(Point correspondence tracking data)

========================================

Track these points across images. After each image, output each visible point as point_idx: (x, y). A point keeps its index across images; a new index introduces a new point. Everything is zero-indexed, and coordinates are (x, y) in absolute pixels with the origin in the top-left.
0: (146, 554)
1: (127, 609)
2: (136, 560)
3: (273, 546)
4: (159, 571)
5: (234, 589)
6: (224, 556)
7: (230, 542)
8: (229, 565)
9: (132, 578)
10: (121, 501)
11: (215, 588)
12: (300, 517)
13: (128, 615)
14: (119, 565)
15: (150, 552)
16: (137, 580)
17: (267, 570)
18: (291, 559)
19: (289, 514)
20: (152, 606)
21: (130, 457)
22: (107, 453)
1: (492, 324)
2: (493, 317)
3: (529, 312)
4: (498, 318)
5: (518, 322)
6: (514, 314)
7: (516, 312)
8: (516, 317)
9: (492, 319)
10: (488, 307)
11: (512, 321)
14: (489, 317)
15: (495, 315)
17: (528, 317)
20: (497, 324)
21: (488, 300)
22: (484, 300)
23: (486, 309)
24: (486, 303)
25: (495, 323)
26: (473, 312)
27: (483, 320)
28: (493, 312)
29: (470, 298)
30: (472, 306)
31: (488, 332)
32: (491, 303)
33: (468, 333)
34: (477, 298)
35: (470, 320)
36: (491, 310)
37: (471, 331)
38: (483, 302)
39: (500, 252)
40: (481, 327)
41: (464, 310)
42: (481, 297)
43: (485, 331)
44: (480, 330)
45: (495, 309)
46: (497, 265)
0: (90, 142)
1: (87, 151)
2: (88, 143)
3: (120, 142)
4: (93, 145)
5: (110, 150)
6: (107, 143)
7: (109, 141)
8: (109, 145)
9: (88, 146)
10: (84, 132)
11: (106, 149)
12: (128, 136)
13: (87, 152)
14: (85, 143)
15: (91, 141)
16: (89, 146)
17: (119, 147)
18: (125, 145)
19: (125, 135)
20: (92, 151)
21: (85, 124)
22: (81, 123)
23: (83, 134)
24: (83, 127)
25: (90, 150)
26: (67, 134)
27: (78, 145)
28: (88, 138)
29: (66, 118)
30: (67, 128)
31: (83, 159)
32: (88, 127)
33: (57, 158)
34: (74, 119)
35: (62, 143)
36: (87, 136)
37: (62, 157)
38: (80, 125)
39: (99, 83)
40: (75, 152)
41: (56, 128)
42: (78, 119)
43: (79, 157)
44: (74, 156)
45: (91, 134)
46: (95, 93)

========================================

PROBLEM STATEMENT. Rewrite the stretch from the line containing "23: (486, 309)" through the last of the lines, replacing "486" with "484" and leaving everything else unchanged.

EXERCISE RESPONSE.
23: (484, 309)
24: (484, 303)
25: (495, 323)
26: (473, 312)
27: (483, 320)
28: (493, 312)
29: (470, 298)
30: (472, 306)
31: (488, 332)
32: (491, 303)
33: (468, 333)
34: (477, 298)
35: (470, 320)
36: (491, 310)
37: (471, 331)
38: (483, 302)
39: (500, 252)
40: (481, 327)
41: (464, 310)
42: (481, 297)
43: (485, 331)
44: (480, 330)
45: (495, 309)
46: (497, 265)
0: (90, 142)
1: (87, 151)
2: (88, 143)
3: (120, 142)
4: (93, 145)
5: (110, 150)
6: (107, 143)
7: (109, 141)
8: (109, 145)
9: (88, 146)
10: (84, 132)
11: (106, 149)
12: (128, 136)
13: (87, 152)
14: (85, 143)
15: (91, 141)
16: (89, 146)
17: (119, 147)
18: (125, 145)
19: (125, 135)
20: (92, 151)
21: (85, 124)
22: (81, 123)
23: (83, 134)
24: (83, 127)
25: (90, 150)
26: (67, 134)
27: (78, 145)
28: (88, 138)
29: (66, 118)
30: (67, 128)
31: (83, 159)
32: (88, 127)
33: (57, 158)
34: (74, 119)
35: (62, 143)
36: (87, 136)
37: (62, 157)
38: (80, 125)
39: (99, 83)
40: (75, 152)
41: (56, 128)
42: (78, 119)
43: (79, 157)
44: (74, 156)
45: (91, 134)
46: (95, 93)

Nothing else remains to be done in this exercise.